[[ RECORDS SUPPLIED open ]]
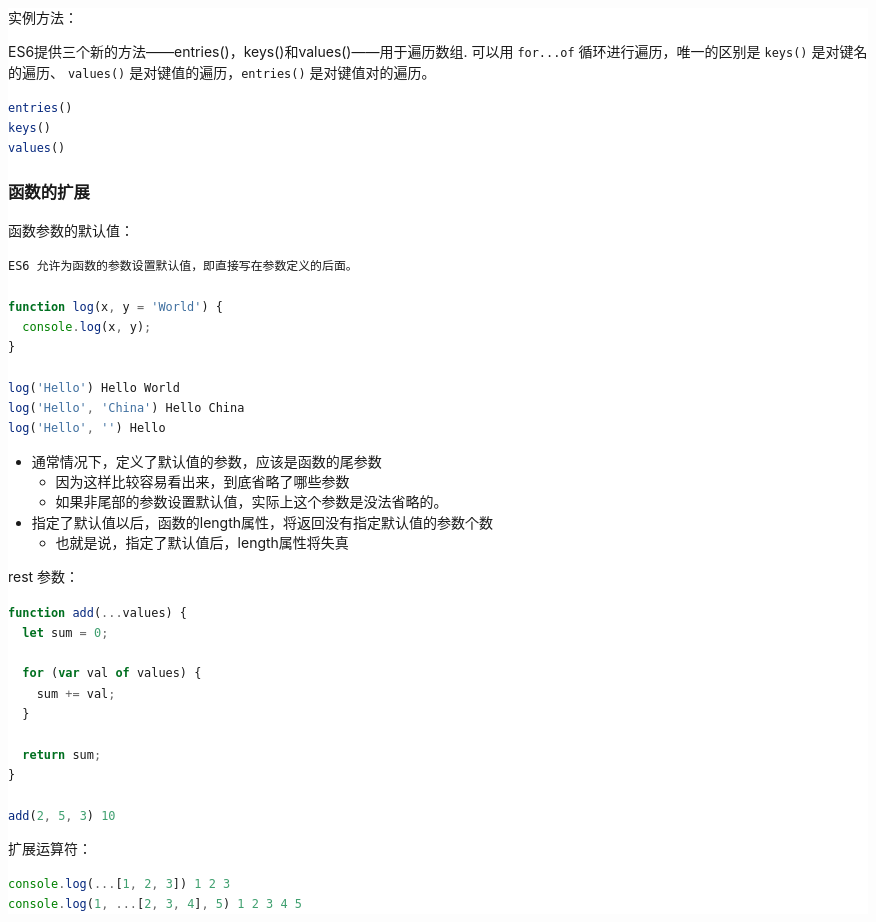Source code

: 实例方法：

ES6提供三个新的方法——entries()，keys()和values()——用于遍历数组.
可以用 `for...of` 循环进行遍历，唯一的区别是 `keys()` 是对键名的遍历、
`values()` 是对键值的遍历，`entries()` 是对键值对的遍历。

```js
entries() 
keys()
values()
```

### 函数的扩展

函数参数的默认值：

```js
ES6 允许为函数的参数设置默认值，即直接写在参数定义的后面。

function log(x, y = 'World') {
  console.log(x, y);
}

log('Hello') Hello World
log('Hello', 'China') Hello China
log('Hello', '') Hello
```

- 通常情况下，定义了默认值的参数，应该是函数的尾参数
  + 因为这样比较容易看出来，到底省略了哪些参数
  + 如果非尾部的参数设置默认值，实际上这个参数是没法省略的。
- 指定了默认值以后，函数的length属性，将返回没有指定默认值的参数个数
  + 也就是说，指定了默认值后，length属性将失真

rest 参数：

```js
function add(...values) {
  let sum = 0;

  for (var val of values) {
    sum += val;
  }

  return sum;
}

add(2, 5, 3) 10
```

扩展运算符：

```js
console.log(...[1, 2, 3]) 1 2 3
console.log(1, ...[2, 3, 4], 5) 1 2 3 4 5
```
[[ RECORDS SUPPLIED closed ]]
| WHAT YOU SHOULD DO |
Give the records again exactly as they stand, so that only the pictures are missing.

| REPLY TO THE TASK |
Source code

: 实例方法：

ES6提供三个新的方法——entries()，keys()和values()——用于遍历数组.
可以用 `for...of` 循环进行遍历，唯一的区别是 `keys()` 是对键名的遍历、
`values()` 是对键值的遍历，`entries()` 是对键值对的遍历。

```js
entries() 
keys()
values()
```

### 函数的扩展

函数参数的默认值：

```js
ES6 允许为函数的参数设置默认值，即直接写在参数定义的后面。

function log(x, y = 'World') {
  console.log(x, y);
}

log('Hello') Hello World
log('Hello', 'China') Hello China
log('Hello', '') Hello
```

- 通常情况下，定义了默认值的参数，应该是函数的尾参数
  + 因为这样比较容易看出来，到底省略了哪些参数
  + 如果非尾部的参数设置默认值，实际上这个参数是没法省略的。
- 指定了默认值以后，函数的length属性，将返回没有指定默认值的参数个数
  + 也就是说，指定了默认值后，length属性将失真

rest 参数：

```js
function add(...values) {
  let sum = 0;

  for (var val of values) {
    sum += val;
  }

  return sum;
}

add(2, 5, 3) 10
```

扩展运算符：

```js
console.log(...[1, 2, 3]) 1 2 3
console.log(1, ...[2, 3, 4], 5) 1 2 3 4 5
```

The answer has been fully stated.